# Document segment start
Copyright notice

This article is from the Dictionary of North Carolina Biography, 6 volumes, edited by William S. Powell. Copyright ©1979-1996 by the University of North Carolina Press. Used by permission of the publisher. For personal use and not for further distribution. Please submit permission requests for other use directly to the publisher.

Printer-friendly page

Wiley, Mary Callum

by Marjorie Siewers Stephenson, 1996

14 July 1875–10 Mar. 1965

Mary Callum Wiley, teacher, author, editor, and historian, was born in Salem, the daughter of Calvin Henderson and Mittie Towles Wiley. Her father was consecutively a lawyer, editor, member of the General Assembly, author of the North Carolina Reader and other educational publications, and North Carolina's first superintendent of public instruction. As the motivating force in the establishment of Winston's own graded school system, he became the first chairman of the Winston School Board and provided the school's first graduate—his daughter, Mary Callum Wiley.

Miss Wiley entered Woman's College (then the State Normal School) in Greensboro as a junior and was graduated in 1894. In those days, a graduate received a diploma but no degree. She returned to Woman's College in 1903 for a year to earn an A.B. degree. In 1946 she was awarded an honorary degree by her alma mater for her years of service as a "master teacher," author, editor, and historian.

Of the forty-nine years she spent in the classroom, forty-seven were in Winston-Salem, first at West End School, then at the Cherry Street High School, and, from 1923 to 1945 at Reynolds High School, where she was head of the Department of English. In the Winston-Salem Journal of 10 Mar. 1953, a staff reporter wrote: "Miss Mary, as she was affectionately called by her thousands of students, was an institution. But when her former pupils are asked to say why this is so, you quickly discover they are not talking in gray, granite-like institutional terms. Instead they seem to be describing a state of mind—a rather gay, somewhat strange and unpredictably wonderful state of mind."

Her teaching methods combined strict discipline (with a silent tongue and a speaking eye), enthusiasm, chuckles, smiles, and wit, portraying her irrepressible sense of humor. In clear evidence were her well-planned lessons. Her students enjoyed the variety of content and tempo to prevent any dullness, her "inspirational approach," her own dramatic impersonations of literary characters, and her pranks to enliven the class hour. She had strict requirements in regard to specific procedures, academic effort, "good study habits," and manners. For instance, students knew that on entering her class they were expected to say, "Good morning, Miss Mary." They could also expect her cheerful reply, "Good morning," and their name. Students knew to stand to recite, to enter through the back door and leave through the front door. "Class," she would sometimes say, "arise. We will now sing our state song." As one display of her strong loyalty to her beloved state, in an ardent—if not melodic—voice she would begin:

"Carolina, Carolina, heaven's blessings attend her
While we live we will cherish, protect and defend her."
# Document segment end
# Records shown start
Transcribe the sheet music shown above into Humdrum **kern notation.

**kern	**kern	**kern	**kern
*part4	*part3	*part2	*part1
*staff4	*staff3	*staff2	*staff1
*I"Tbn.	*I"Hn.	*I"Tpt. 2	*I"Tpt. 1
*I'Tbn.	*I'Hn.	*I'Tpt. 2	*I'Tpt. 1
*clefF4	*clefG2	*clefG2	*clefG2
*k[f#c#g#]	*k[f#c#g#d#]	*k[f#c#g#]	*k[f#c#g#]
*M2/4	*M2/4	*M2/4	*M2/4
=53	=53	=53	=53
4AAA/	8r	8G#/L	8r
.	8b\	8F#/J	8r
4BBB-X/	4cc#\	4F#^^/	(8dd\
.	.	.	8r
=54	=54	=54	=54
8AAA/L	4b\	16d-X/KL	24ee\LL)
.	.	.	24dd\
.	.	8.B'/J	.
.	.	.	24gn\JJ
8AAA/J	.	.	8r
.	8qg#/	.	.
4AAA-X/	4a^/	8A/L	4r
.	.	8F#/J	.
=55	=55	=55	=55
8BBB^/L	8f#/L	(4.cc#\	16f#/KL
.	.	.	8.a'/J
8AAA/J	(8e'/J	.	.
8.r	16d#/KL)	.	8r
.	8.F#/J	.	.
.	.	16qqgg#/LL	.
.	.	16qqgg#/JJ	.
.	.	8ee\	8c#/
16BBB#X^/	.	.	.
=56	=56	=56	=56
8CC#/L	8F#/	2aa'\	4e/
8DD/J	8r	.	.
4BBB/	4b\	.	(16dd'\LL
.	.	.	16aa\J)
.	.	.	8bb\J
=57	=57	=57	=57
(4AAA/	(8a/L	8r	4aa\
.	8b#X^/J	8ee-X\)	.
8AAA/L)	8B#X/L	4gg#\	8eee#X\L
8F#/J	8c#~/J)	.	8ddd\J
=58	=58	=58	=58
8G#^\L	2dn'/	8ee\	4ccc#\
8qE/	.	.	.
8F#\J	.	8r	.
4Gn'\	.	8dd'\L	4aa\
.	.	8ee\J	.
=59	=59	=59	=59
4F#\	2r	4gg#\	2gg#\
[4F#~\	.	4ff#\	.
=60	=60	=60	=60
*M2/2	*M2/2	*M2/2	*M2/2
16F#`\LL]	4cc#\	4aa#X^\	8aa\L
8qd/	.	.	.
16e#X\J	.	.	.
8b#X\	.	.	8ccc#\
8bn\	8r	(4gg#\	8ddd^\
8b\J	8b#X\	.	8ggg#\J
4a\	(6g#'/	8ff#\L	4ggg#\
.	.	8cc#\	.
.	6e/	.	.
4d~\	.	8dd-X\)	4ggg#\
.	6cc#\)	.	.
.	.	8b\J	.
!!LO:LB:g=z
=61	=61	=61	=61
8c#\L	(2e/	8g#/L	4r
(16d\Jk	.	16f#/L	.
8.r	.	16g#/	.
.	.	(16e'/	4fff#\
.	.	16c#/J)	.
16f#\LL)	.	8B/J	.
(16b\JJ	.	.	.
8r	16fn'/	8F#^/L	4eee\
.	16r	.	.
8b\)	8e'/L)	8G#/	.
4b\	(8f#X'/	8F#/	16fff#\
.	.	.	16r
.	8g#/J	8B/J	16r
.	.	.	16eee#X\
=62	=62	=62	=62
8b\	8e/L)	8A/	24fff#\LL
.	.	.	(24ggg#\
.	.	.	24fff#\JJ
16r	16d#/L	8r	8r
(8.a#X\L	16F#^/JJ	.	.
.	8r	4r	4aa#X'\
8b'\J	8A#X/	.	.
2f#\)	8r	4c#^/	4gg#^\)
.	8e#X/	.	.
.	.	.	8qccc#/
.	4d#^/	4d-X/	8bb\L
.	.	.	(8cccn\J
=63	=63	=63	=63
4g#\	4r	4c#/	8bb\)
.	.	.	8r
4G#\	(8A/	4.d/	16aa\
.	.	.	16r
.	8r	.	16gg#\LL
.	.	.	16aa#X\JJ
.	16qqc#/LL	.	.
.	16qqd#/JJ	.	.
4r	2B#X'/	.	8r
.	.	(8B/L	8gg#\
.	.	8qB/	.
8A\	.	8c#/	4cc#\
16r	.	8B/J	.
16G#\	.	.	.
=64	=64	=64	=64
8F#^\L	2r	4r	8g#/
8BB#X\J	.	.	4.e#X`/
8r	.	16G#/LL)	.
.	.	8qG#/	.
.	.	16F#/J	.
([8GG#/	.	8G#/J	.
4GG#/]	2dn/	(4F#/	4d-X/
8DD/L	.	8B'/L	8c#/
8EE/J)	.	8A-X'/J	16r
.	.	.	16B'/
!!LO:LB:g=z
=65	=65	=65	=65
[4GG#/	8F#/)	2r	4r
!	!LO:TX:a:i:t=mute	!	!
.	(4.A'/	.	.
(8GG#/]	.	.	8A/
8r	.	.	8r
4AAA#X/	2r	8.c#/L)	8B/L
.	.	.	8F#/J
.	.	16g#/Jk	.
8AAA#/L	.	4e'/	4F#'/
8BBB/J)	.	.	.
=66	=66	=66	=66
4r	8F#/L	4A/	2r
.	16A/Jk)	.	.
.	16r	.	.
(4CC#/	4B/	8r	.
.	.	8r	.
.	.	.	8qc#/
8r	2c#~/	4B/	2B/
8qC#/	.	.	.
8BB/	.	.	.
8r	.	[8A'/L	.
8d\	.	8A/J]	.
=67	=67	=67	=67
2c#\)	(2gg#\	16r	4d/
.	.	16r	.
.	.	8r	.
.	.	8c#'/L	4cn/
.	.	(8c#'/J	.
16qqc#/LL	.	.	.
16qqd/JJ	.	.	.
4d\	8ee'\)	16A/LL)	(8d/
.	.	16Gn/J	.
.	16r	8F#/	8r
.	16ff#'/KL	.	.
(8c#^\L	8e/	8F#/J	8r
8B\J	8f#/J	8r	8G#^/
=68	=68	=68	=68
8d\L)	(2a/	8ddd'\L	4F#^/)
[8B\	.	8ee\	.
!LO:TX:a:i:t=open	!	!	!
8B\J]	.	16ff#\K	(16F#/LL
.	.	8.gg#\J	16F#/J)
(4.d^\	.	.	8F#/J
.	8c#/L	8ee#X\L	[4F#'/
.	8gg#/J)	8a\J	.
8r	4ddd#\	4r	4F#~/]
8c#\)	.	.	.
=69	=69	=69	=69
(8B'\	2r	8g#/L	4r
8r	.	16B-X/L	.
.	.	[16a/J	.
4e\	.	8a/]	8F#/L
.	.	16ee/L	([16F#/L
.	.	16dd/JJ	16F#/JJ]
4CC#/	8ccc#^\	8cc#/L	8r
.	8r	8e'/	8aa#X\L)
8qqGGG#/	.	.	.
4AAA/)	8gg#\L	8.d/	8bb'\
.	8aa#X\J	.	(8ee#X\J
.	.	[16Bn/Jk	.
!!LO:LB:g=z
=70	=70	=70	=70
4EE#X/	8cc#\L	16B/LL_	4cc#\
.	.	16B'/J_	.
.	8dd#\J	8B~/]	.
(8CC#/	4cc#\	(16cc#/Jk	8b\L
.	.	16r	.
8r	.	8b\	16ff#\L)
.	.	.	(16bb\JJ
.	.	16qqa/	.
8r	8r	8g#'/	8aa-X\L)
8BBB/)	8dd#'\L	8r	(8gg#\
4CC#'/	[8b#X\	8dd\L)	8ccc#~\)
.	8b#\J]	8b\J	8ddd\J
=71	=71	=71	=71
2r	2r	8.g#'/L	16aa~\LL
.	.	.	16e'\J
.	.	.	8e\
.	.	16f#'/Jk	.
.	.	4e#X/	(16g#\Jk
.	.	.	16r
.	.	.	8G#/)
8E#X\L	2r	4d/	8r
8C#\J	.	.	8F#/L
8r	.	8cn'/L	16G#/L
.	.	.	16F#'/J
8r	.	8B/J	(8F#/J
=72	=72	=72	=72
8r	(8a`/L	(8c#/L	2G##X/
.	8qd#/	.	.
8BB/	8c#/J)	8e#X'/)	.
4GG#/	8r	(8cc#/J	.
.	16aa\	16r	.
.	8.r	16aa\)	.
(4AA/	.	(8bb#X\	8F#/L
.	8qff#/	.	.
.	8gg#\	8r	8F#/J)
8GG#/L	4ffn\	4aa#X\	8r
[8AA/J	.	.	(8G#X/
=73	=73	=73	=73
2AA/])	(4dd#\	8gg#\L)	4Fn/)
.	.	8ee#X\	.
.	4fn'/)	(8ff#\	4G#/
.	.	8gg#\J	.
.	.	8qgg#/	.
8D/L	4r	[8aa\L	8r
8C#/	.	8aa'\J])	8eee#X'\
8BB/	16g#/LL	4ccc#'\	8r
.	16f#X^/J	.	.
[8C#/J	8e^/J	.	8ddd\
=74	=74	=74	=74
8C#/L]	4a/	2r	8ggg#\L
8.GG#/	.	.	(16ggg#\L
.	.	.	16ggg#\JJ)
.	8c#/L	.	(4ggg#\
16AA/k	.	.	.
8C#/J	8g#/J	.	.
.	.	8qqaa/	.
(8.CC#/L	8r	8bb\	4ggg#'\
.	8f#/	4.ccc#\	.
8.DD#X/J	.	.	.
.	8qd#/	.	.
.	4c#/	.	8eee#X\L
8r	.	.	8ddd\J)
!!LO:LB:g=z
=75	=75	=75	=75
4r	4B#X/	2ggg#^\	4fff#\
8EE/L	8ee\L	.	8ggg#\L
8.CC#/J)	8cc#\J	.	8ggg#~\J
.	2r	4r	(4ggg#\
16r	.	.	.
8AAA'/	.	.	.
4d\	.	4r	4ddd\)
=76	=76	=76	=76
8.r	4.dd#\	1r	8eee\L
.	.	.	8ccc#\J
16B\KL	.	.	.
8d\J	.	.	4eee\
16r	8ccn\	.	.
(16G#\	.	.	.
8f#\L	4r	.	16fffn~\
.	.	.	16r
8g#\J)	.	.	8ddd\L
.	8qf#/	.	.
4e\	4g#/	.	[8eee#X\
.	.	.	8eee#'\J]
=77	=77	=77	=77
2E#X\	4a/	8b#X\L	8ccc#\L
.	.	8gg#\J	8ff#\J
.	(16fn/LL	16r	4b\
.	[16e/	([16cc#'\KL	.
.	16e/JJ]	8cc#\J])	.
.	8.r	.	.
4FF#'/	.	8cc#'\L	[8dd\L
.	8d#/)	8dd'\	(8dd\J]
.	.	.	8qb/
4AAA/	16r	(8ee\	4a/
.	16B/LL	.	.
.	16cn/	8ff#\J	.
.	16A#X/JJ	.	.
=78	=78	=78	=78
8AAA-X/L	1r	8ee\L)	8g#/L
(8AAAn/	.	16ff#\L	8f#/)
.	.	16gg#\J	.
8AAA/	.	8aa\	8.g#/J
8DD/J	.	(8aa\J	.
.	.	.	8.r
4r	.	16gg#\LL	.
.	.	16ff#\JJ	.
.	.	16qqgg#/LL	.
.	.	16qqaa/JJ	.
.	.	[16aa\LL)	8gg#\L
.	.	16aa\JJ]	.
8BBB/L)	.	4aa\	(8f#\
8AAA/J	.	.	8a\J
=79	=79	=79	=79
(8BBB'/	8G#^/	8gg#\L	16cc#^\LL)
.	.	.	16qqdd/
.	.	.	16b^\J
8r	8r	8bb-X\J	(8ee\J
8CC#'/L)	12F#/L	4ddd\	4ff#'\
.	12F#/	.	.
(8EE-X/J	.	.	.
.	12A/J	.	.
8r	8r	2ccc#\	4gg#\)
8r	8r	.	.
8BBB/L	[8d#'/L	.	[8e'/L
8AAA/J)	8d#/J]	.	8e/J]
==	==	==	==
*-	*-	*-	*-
# Records shown end
◆ What this exercise asks
1 > Tally the lines in the entries that contain the string "kern", and reply with only the number.
2 > Pick up the Mary Callum Wiley biography from the point where it stops and carry it forward.

◆ Answers given
1 > 2

2 >
Inspired by her enthusiasm, the class knew to chime in as heartily as she.

At other times she would instruct her students to condense a three-hundred-word paragraph into thirty words "with the exact core meaning of the author but in your own words." Many graduates of Reynolds High School, later in college or in the business world, praised "Miss Mary" for her insistence on a "perfect précis" and for instilling in them the understanding and appreciation of good literature. They were also grateful for the lessons in grammar and the drills that relentlessly weeded out the errors that she called "insults to our beautiful and effective English language."

She contributed many articles to The State magazine, and her essays on education were widely published in the state press. For many years following her retirement she wrote a daily column, "Mostly Local," for the Winston-Salem newspaper. An active member of the North Carolina Literary and Historical Association, she donated her writings and those of her father to the North Carolina Department of Archives and History; books and other family materials were given to The University of North Carolina Library in Chapel Hill.

After a long illness, Mary Wiley died at the age of ninety and was buried in Salem Cemetery.

References:

William S. Powell, ed., North Carolina Lives (1952 [portrait]).

Some Pioneer Women Teachers of North Carolina (1955).

Winston-Salem Journal-Sentinel, 8 Mar. 1953, 10 Mar. 1965.

Winston-Salem Twin City Sentinel, 29 May 1945, 10 Mar. 1965.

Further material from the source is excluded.